" Alexander yielded to this just
request, and about the end of the year Nearchus rejoined his fleet.
By the 6th of January, B.C. 345, he reached the island of Kataia, which
forms the boundary between Karmania and Persis. The length of the former
coast is rather more than three hundred miles: the time occupied by
Nearchus in this part of his voyage was about twelve days. He arrived at
Badis, the first station in Karmania, on the 7th of December; at Anamis on
the 10th; here he remained three days. His journey to the camp, stay there,
return, and preparations for again sailing, may have occupied fifteen days.

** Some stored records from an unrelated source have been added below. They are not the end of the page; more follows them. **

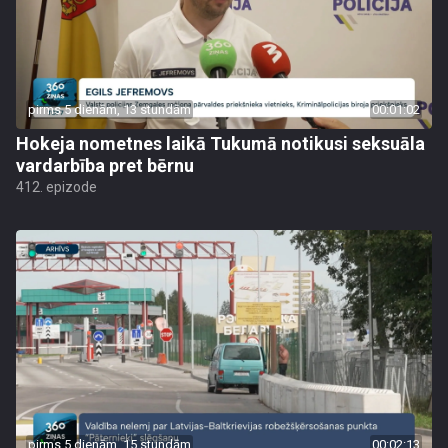
pirms 5 dienām, 13 stundām
00:01:02
Hokeja nometnes laikā Tukumā notikusi seksuāla
vardarbība pret bērnu
412. epizode
pirms 5 dienām, 15 stundām
00:02:13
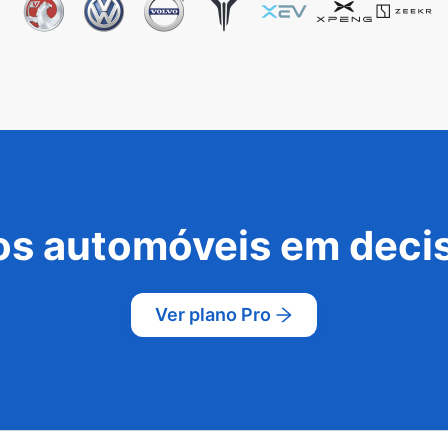
s automóveis em decis
Ver plano Pro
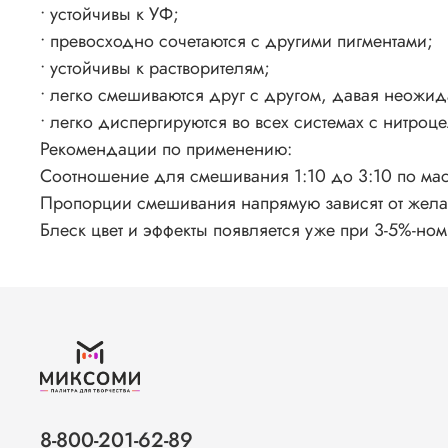
• устойчивы к УФ;
• превосходно сочетаются с другими пигментами;
• устойчивы к растворителям;
• легко смешиваются друг с другом, давая неожи
• легко диспергируются во всех системах с нитроц
Рекомендации по применению:
Соотношение для смешивания 1:10 до 3:10 по массе 
Пропорции смешивания напрямую зависят от желае
Блеск цвет и эффекты появляется уже при 3-5%-но
8-800-201-62-89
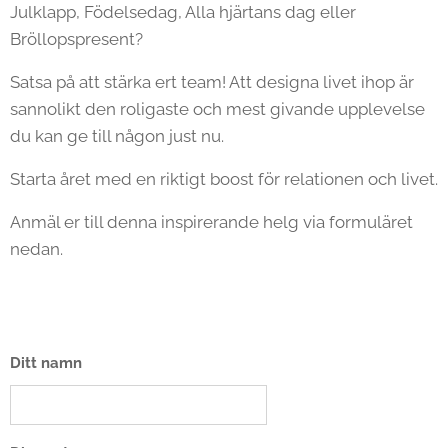
Julklapp, Födelsedag, Alla hjärtans dag eller
Bröllopspresent?
Satsa på att stärka ert team! Att designa livet ihop är
sannolikt den roligaste och mest givande upplevelse
du kan ge till någon just nu.
Starta året med en riktigt boost för relationen och livet.
Anmäl er till denna inspirerande helg via formuläret
nedan.
Ditt namn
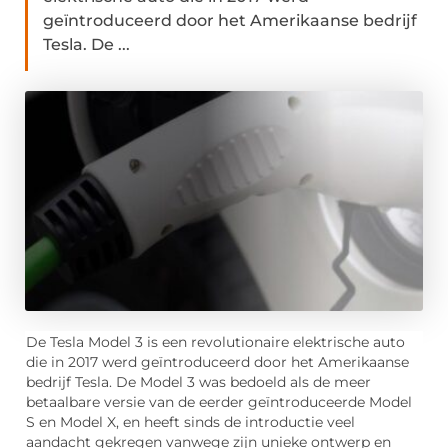
geïntroduceerd door het Amerikaanse bedrijf
Tesla. De ...
De Tesla Model 3 is een revolutionaire elektrische auto
die in 2017 werd geïntroduceerd door het Amerikaanse
bedrijf Tesla. De Model 3 was bedoeld als de meer
betaalbare versie van de eerder geïntroduceerde Model
S en Model X, en heeft sinds de introductie veel
aandacht gekregen vanwege zijn unieke ontwerp en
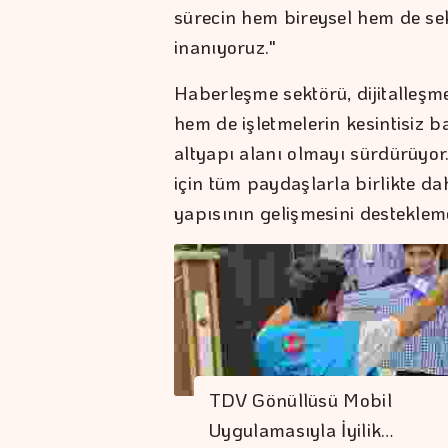
sürecin hem bireysel hem de sek
inanıyoruz."
Haberleşme sektörü, dijitalleşm
hem de işletmelerin kesintisiz ba
altyapı alanı olmayı sürdürüyor
için tüm paydaşlarla birlikte da
yapısının gelişmesini destekle
TDV Gönüllüsü Mobil
Uygulamasıyla İyilik…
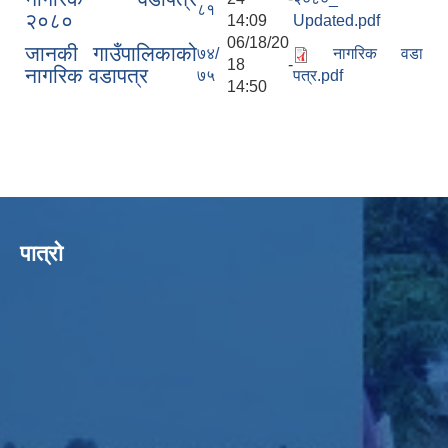
८१
२०८०
14:09
Updated.pdf
06/18/20
जानकी गाउँपालिकाको
७४/
नागरिक वडा
18 -
नागरिक वडापत्र
७५
पत्र.pdf
14:50
पात्रो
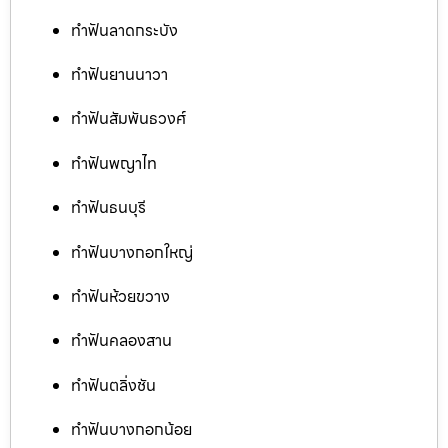
ทำฟันลาดกระบัง
ทำฟันยานนาวา
ทำฟันสัมพันธวงศ์
ทำฟันพญาไท
ทำฟันธนบุรี
ทำฟันบางกอกใหญ่
ทำฟันห้วยขวาง
ทำฟันคลองสาน
ทำฟันตลิ่งชัน
ทำฟันบางกอกน้อย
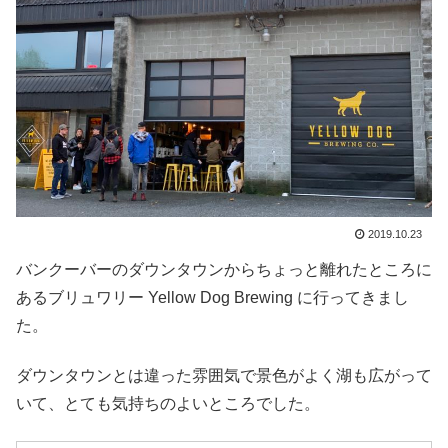
2019.10.23
バンクーバーのダウンタウンからちょっと離れたところに
あるブリュワリー Yellow Dog Brewing に行ってきまし
た。
ダウンタウンとは違った雰囲気で景色がよく湖も広がって
いて、とても気持ちのよいところでした。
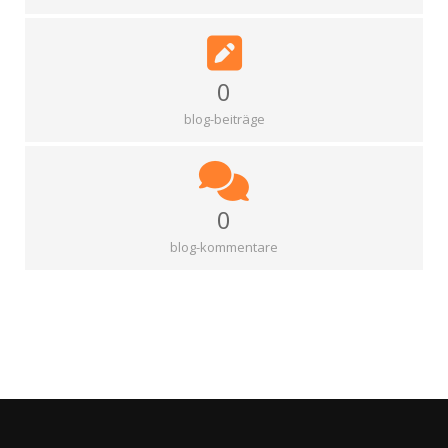
0
blog-beiträge
0
blog-kommentare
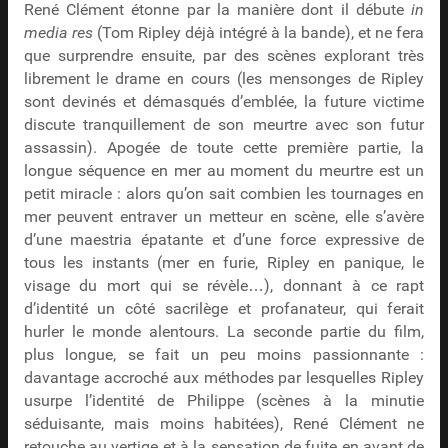
René Clément étonne par la manière dont il débute
in
media res
(Tom Ripley déjà intégré à la bande), et ne fera
que surprendre ensuite, par des scènes explorant très
librement le drame en cours (les mensonges de Ripley
sont devinés et démasqués d’emblée, la future victime
discute tranquillement de son meurtre avec son futur
assassin). Apogée de toute cette première partie, la
longue séquence en mer au moment du meurtre est un
petit miracle : alors qu’on sait combien les tournages en
mer peuvent entraver un metteur en scène, elle s’avère
d’une maestria épatante et d’une force expressive de
tous les instants (mer en furie, Ripley en panique, le
visage du mort qui se révèle…), donnant à ce rapt
d’identité un côté sacrilège et profanateur, qui ferait
hurler le monde alentours. La seconde partie du film,
plus longue, se fait un peu moins passionnante :
davantage accroché aux méthodes par lesquelles Ripley
usurpe l’identité de Philippe (scènes à la minutie
séduisante, mais moins habitées), René Clément ne
retouche au vertige et à la sensation de fuite en avant de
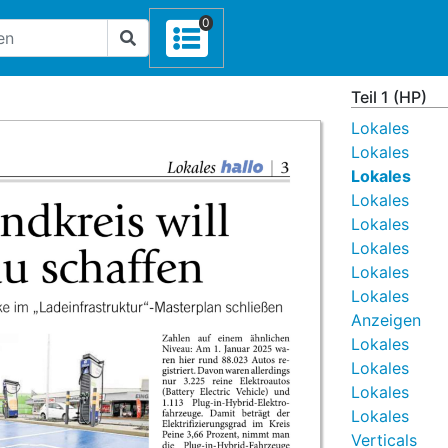
0
Teil 1 (HP)
Lokales
Lokales
Lokales
Lokales
Lokales
Lokales
Lokales
Lokales
Anzeigen
Lokales
Lokales
Lokales
Lokales
Verticals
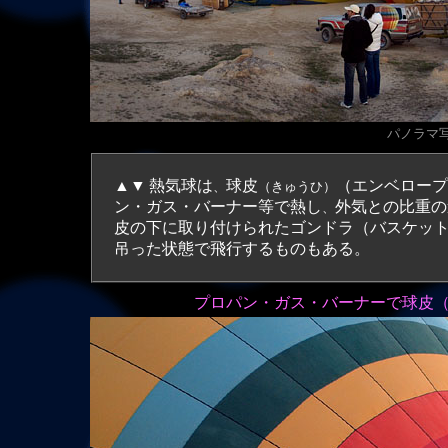
パノラマ写真
▲▼
熱気球は
球皮
（エンベロープ
、
（きゅうひ）
ン・ガス・バーナー等で熱し
外気との比重の
、
皮の下に取り付けられたゴンドラ（バスケッ
吊った状態で飛行するものもある。
プロパン・ガス・バーナーで
球皮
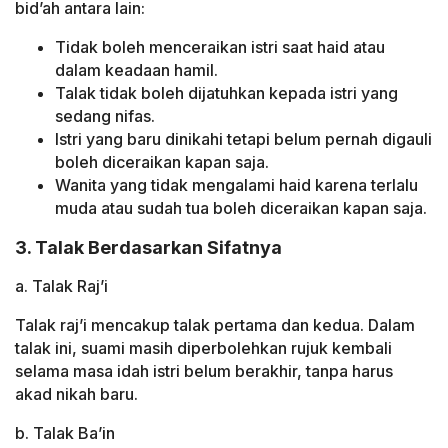
bid’ah antara lain:
Tidak boleh menceraikan istri saat haid atau
dalam keadaan hamil.
Talak tidak boleh dijatuhkan kepada istri yang
sedang nifas.
Istri yang baru dinikahi tetapi belum pernah digauli
boleh diceraikan kapan saja.
Wanita yang tidak mengalami haid karena terlalu
muda atau sudah tua boleh diceraikan kapan saja.
3. Talak Berdasarkan Sifatnya
a. Talak Raj’i
Talak raj’i mencakup talak pertama dan kedua. Dalam
talak ini, suami masih diperbolehkan rujuk kembali
selama masa idah istri belum berakhir, tanpa harus
akad nikah baru.
b. Talak Ba’in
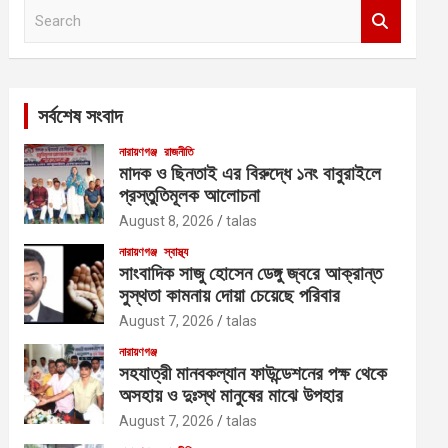
S
e
a
r
c
সর্বশেষ সংবাদ
h
নারায়ণগঞ্জ
রাজনীতি
মাদক ও ছিনতাই এর বিরুদ্ধে ১নং বাবুরাইলে
প্রস্তুতিমূলক আলোচনা
August 8, 2026
talas
নারায়ণগঞ্জ
স্বাস্থ্য
সাংবাদিক সাজু হোসেন ডেঙ্গু জ্বরে আক্রান্ত
সুস্থতা কামনায় দোয়া চেয়েছে পরিবার
August 7, 2026
talas
নারায়ণগঞ্জ
সহযাত্রী মানবকল্যান ফাউন্ডেশনের পক্ষ থেকে
অসহায় ও দুঃস্থ মানুষের মাঝে উপহার
August 7, 2026
talas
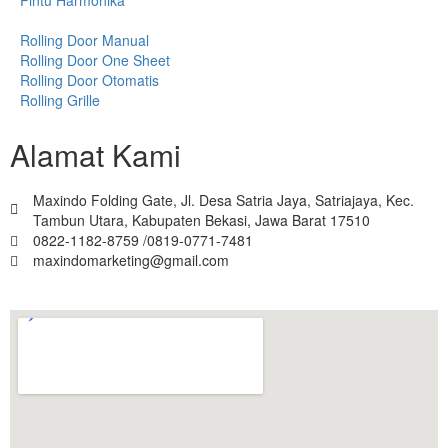
Rolling Door Manual
Rolling Door One Sheet
Rolling Door Otomatis
Rolling Grille
Alamat Kami
Maxindo Folding Gate, Jl. Desa Satria Jaya, Satriajaya, Kec.
Tambun Utara, Kabupaten Bekasi, Jawa Barat 17510
0822-1182-8759 /0819-0771-7481
maxindomarketing@gmail.com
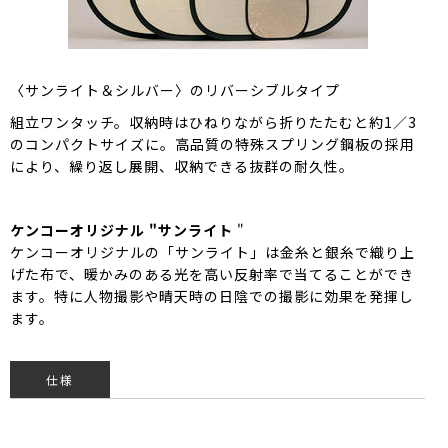
〈サンライト＆シルバー〉のリバーシブルタイプ
組立ワンタッチ。収納時はひねりながら折りたたむと約1／3
のコンパクトサイズに。高品質の特殊スプリング鋼板の採用
により、繰り返し展開、収納できる抜群の耐久性。
ケンコーオリジナル "サンライト
"
ケンコーオリジナルの「サンライト」は金糸と銀糸で織り上
げた布で、暖かみのある光を高い反射率で当てることができ
ます。特に人物撮影や晴天時の日陰での撮影に効果を発揮し
ます。
仕様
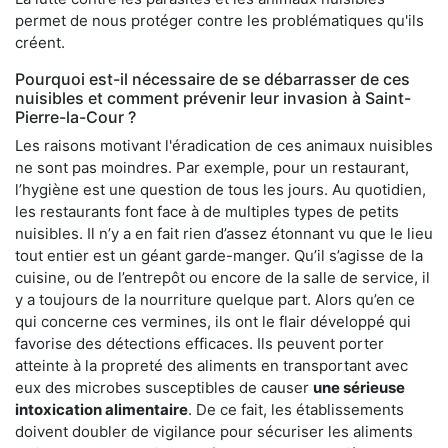
permet de nous protéger contre les problématiques qu'ils
créent.
Pourquoi est-il nécessaire de se débarrasser de ces
nuisibles et comment prévenir leur invasion à Saint-
Pierre-la-Cour ?
Les raisons motivant l'éradication de ces animaux nuisibles
ne sont pas moindres. Par exemple, pour un restaurant,
l’hygiène est une question de tous les jours. Au quotidien,
les restaurants font face à de multiples types de petits
nuisibles. Il n’y a en fait rien d’assez étonnant vu que le lieu
tout entier est un géant garde-manger. Qu’il s’agisse de la
cuisine, ou de l’entrepôt ou encore de la salle de service, il
y a toujours de la nourriture quelque part. Alors qu’en ce
qui concerne ces vermines, ils ont le flair développé qui
favorise des détections efficaces. Ils peuvent porter
atteinte à la propreté des aliments en transportant avec
eux des microbes susceptibles de causer
une sérieuse
intoxication alimentaire
. De ce fait, les établissements
doivent doubler de vigilance pour sécuriser les aliments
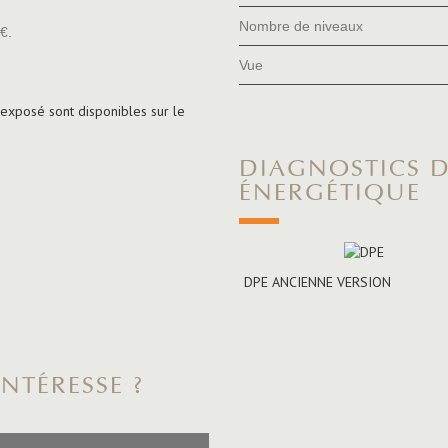
Nombre de niveaux
€.
Vue
 exposé sont disponibles sur le
DIAGNOSTICS DE PERFORMANCE
ÉNERGÉTIQUE
DPE ANCIENNE VERSION
NTÉRESSE ?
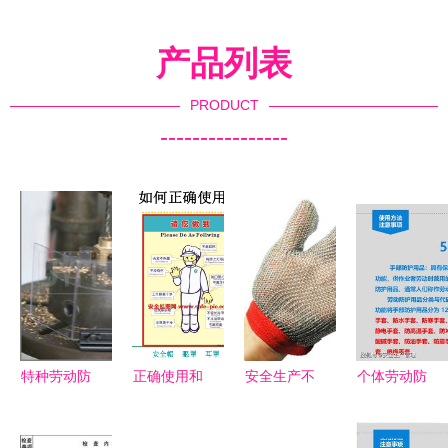
产品列表
PRODUCT
----------------
特种劳动防
正确使用和
安全生产不
个体劳动防
护用品报价
佩戴劳动防
是只有工作
护用品
与厂家选择
护用品的指
服，防护手
（PPE）使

Three hundred miles in twelve days is at the rate of twenty-five miles a
day.
Hitherto the voyage of Nearchus has afforded no information respecting the
commerce of the ancients. The coasts along which he sailed were either
barren and thinly inhabited by a miserable and ignorant people, or if more
fertile and better cultivated, Nearchus' attention and interest were too
keenly occupied about the safety of himself and his companions, to gather
much information of a commercial nature. The remainder of his voyage,
however, affords a few notices on this subject; and to these we shall
attend.
In the island of Schitwar, on the eastern side of the Gulf of Persia,
Nearchus found the inhabitants engaged in a pearl fishery: at present
pearls are not taken on this side of the Gulf.